Skip to main content

Module hopper

Module hopper 

Source
Expand description

Phase 5: Hopper / Blackwell host-side primitives. The module surface is always compiled (the tma::TensorMapDescriptor builder and cluster::LaunchSpec types are useful even on hosts that don’t link a Hopper driver). The hopper cargo feature gates the FFI implementations of cuTensorMapEncodeTiled / cudaLaunchKernelExC. Hopper / Blackwell primitives (Phase 5).

Hopper (sm_90 / sm_90a) introduced four kernel-side primitives that materially change how high-throughput CUDA kernels are written:

  1. Tensor Memory Accelerator (TMA) — bulk asynchronous tensor copies between global and shared memory described by an opaque CUtensorMap (built host-side via cuTensorMapEncodeTiled). See [tma].
  2. WGMMA — warp-group matrix multiply accumulate, the successor to MMA. Issued from a warpgroup of 128 threads via wgmma.mma_async.sync. See [wgmma].
  3. cp.async — already on Ampere, but Hopper adds the bulk-asynchronous TMA-driven cp.async.bulk that fences with barrier objects. See [cp_async].
  4. Thread-block clusters — a new launch dimension above grid / block that exposes Distributed Shared Memory (DSM) and the cluster.sync barrier. See [cluster].

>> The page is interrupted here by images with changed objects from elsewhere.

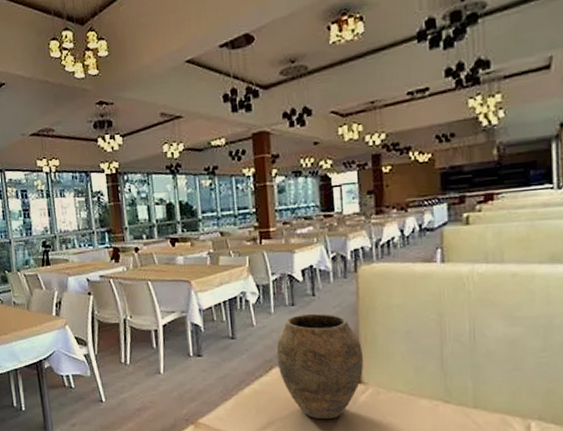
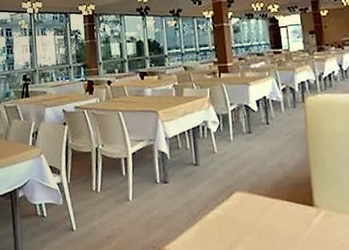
vase: present [276,313,364,420] -> none [236,140,315,243]

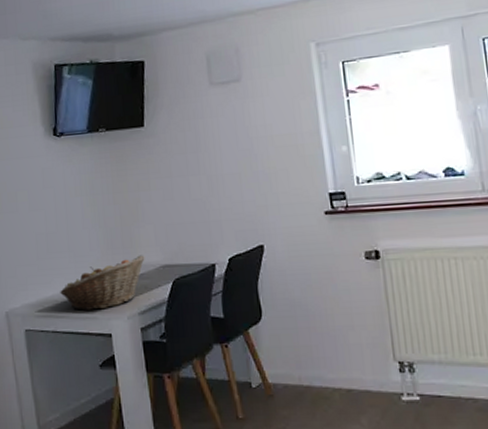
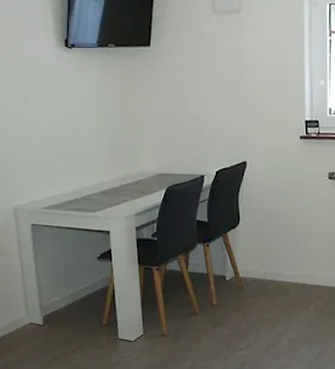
fruit basket: present [60,255,145,311] -> none [65,164,143,210]

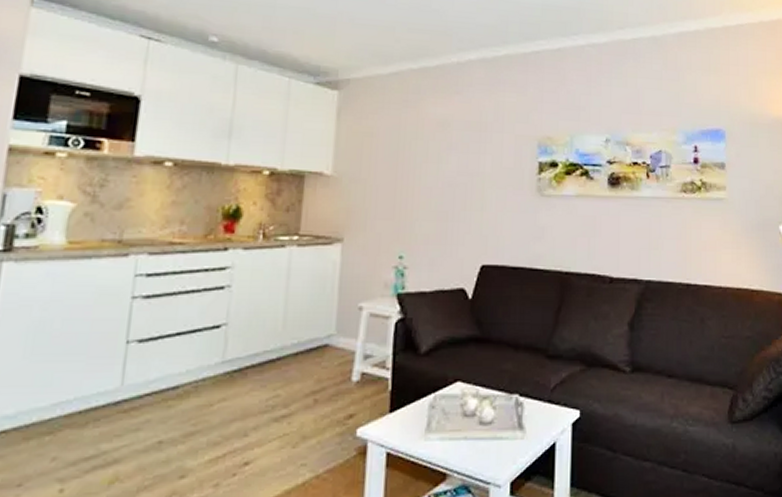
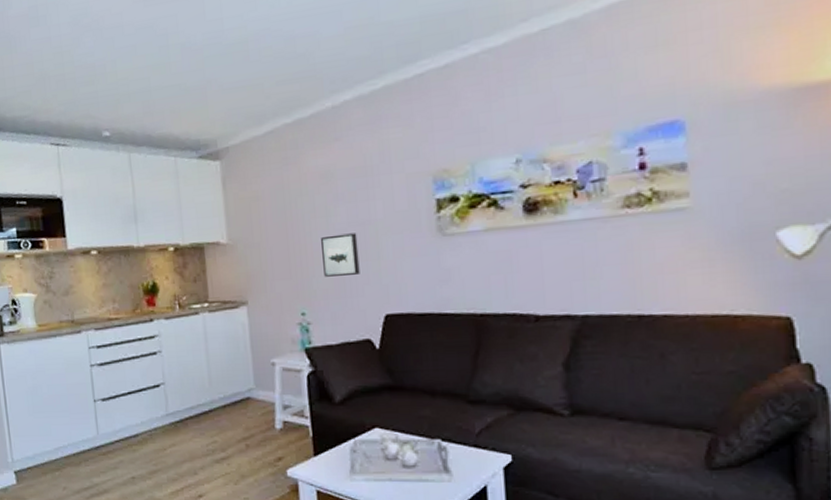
wall art: none [428,181,465,223] -> present [321,233,360,277]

Blackwell (sm_100 / sm_120) adds the second-generation TMA, larger cluster sizes, the new fp4 / fp6 / mxfp variants, and tensor memory (TMEM) that backs tcgen05.mma. The blackwell cargo feature gates the additional intrinsics; the host-side wrappers are shared with Hopper through this module.

§Layout

  • [tma] — TensorMapDescriptor builder + the safe wrapper around cuTensorMapEncodeTiled.
  • [wgmma] — public re-exports of the macro-defined wgmma_* intrinsics (definitions live in include/atomr_hopper.cuh).
  • [cp_async] — cp.async pipeline macro shims.
  • [cluster] — [LaunchSpec] and the safe wrapper around cudaLaunchKernelExC for cluster-dim launches; DSM helpers.

Re-exports§

pub use cluster::ClusterDim;
pub use cluster::LaunchSpec;
pub use tma::TensorMapDataType;
pub use tma::TensorMapDescriptor;
pub use tma::TensorMapInterleave;
pub use tma::TensorMapSwizzle;

Modules§

cluster
Thread-block cluster launches + Distributed Shared Memory (DSM) helpers.
cp_async
cp.async pipeline macro shim.
tma
Tensor Memory Accelerator (TMA) host-side descriptor builder.
wgmma
WGMMA (warp-group matrix multiply accumulate) intrinsic shim.

Constants§

ATOMR_HOPPER_HEADER_REL_PATH
Path to the vendored hopper header (atomr_hopper.cuh) shipped alongside the crate. NVRTC kernels can --include-path this and #include "atomr_hopper.cuh" to pick up the wgmma / cp.async / cluster macro shims.

Functions§

atomr_hopper_header_path
Returns the absolute filesystem path to atomr_hopper.cuh if it exists alongside the crate sources. Returns None for installations that strip the include/ directory (e.g. crates.io binary publication of just the compiled lib).